TIP: Check your nail height to make sure they won’t go through your boards. Also, you want to make sure there’s enough bite into the wood so it holds. I used 1.5-inch 18 gauge nails. You can also use regular nails or screws.

Check the nail height

Once the boards are together there will likely be glue that seeps out. Make sure you wipe it away with a wet rag and wipe it a couple of times. It will be difficult to sand it away because it’s against the corner. Glue left over on your wood will reduce the stain pickup by the wood.

Wipe away the excess glue

#03: Admire Your Work and Let Your Glue Dry. We used a few speed clamps and some of our regular wood clamps. The photo below shows where we’re at prior to cutting the frames – two 8-foot long pieces ready to be cut to length.
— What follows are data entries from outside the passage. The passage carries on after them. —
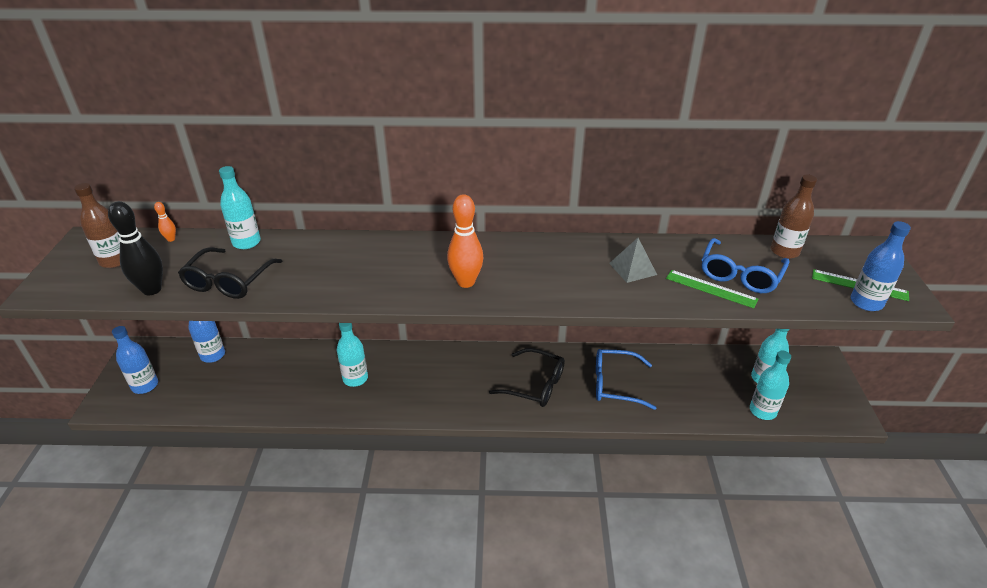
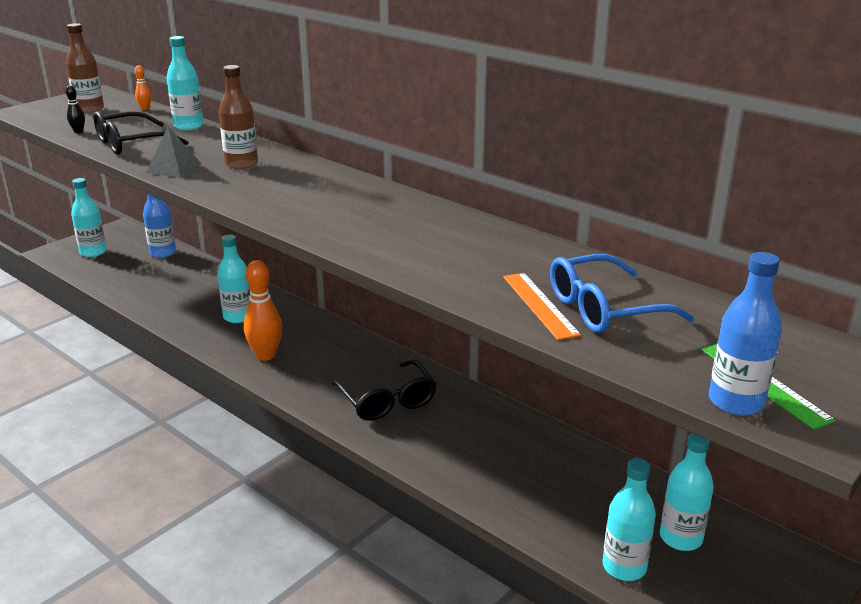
camera: 40 degrees right, 10 degrees down
(145, 385) = (93, 252): blue bottle -> turquoise bottle
(152, 290) = (78, 131): black bowling pin -> black bowling pin, size x0.47
(466, 282) = (299, 206): orange bowling pin -> orange bowling pin (266, 355)
(615, 384) = (473, 443): blue glasses -> none
(632, 269) = (482, 256): grey pyramid -> grey pyramid (174, 168)
(711, 289) = (539, 305): green ruler -> orange ruler
(784, 251) = (715, 314): brown bottle -> brown bottle (241, 164)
#04: Cut Boards to Length. With this configuration the corners come together using a 45 degree angle (miter) cut. Start as close to one end as possible and make your first angle cut – watch for nails if you used them. The tricky part is measuring – measure along the inside of the “L” where the boards come together. We had a 24 x 36 inch frame – our cuts were 24 3/4 inches and 36 3/4 inches. The 3/4 inch accounts for the two 3/8 reveals on either side.

Cut boards to the length of your picture and double the reveal distance.
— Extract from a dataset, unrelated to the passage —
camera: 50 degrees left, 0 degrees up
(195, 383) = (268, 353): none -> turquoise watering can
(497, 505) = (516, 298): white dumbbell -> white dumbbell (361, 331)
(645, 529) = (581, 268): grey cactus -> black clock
With the first one cut, check it against your frame to make sure you’re getting the reveal you want. For boards that are the same length, use the first cut board to mark the second board. This makes the process faster and you can make sure that the boards are the same length.

TIP: If you haven’t used your miter saw in awhile, it’s a good idea to check the angle and calibrate the saw. Here is a useful tool to calibrate: make a 90- and 45-degree cut and check with the tool.
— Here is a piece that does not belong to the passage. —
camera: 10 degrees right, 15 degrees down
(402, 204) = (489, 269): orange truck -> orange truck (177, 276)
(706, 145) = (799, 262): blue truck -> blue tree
#05: Sanding. Yay, sanding. Because we are staining we went through our typical sanding disk order — 120, 180, 240 grit sanding discs. Be careful not to take too much material from the frame. Also, don’t sand the angle cuts unless they are not coming together flush.

sand slightly to prep for stain careful not to remove too much material
Sand with 120, 180, 240 grit sanding discs.

#06: Assemble the Frame. Take the four pieces you’ve cut and assemble them. We used some glue and two nails to hold each corner together. You can use a little wood filler on any nail holes – there’s even white wood filler.

#07: Apply Pre-Stain and Stain. If you’re staining, applying a pre-stain wood conditioner as it will produce a more consistent application of your stain color. Apply the pre-stain per directions: apply, wait 5 to 15 minutes, and wipe off. Apply your stain within two hours.

#08: Apply Connectors. We used some Figure 8 connectors and screws to attach the canvas frame to our floating frame. We had contemplated just nailing it all together but the figure-8’s allowed the canvas frame to be re-positioned within our built frame.

#09: Use Spacers to Position Canvas and Attach. We cut some 3/8 inch thick pieces of wood to use as spacers. This way the canvas picture was centered in the floating frame. Put the spaces in the center of each of side as there tends to be bunching in the corners. From the back you can screw in the canvas frame to the figure 8s. You can use some washers to get a tighter fit if need be (we didn’t). We recommend a very gentle pre-drill of the holes so that nothing splits.

#10: Attach the Picture Hanging Kit. We bought a wire picture hanging kit but the eyelet hooks that it came with were to small for my liking. I tend to overbuild things. We had some 1 inch cup hooks that we bent with a pair of pliers to close them. The hooks were screwed into the inside of the frame as we didn’t want it to hang off the wall to far. Make sure that you account for the size of your wall hook and the slack of the wire so that it doesn’t bump into the top of your wood. We doubled up the wire for added strength.

#11: Hang your Creation! We used a picture hanger with the 3 pins that you hammer into the drywall from a picture hanging kit (like this one on Amazon). Instead of making your marks on the wall, you can use blue tape and mark on it. Attach bumpers to the back of your floating frame near the bottom to help keep it level and protect your wall.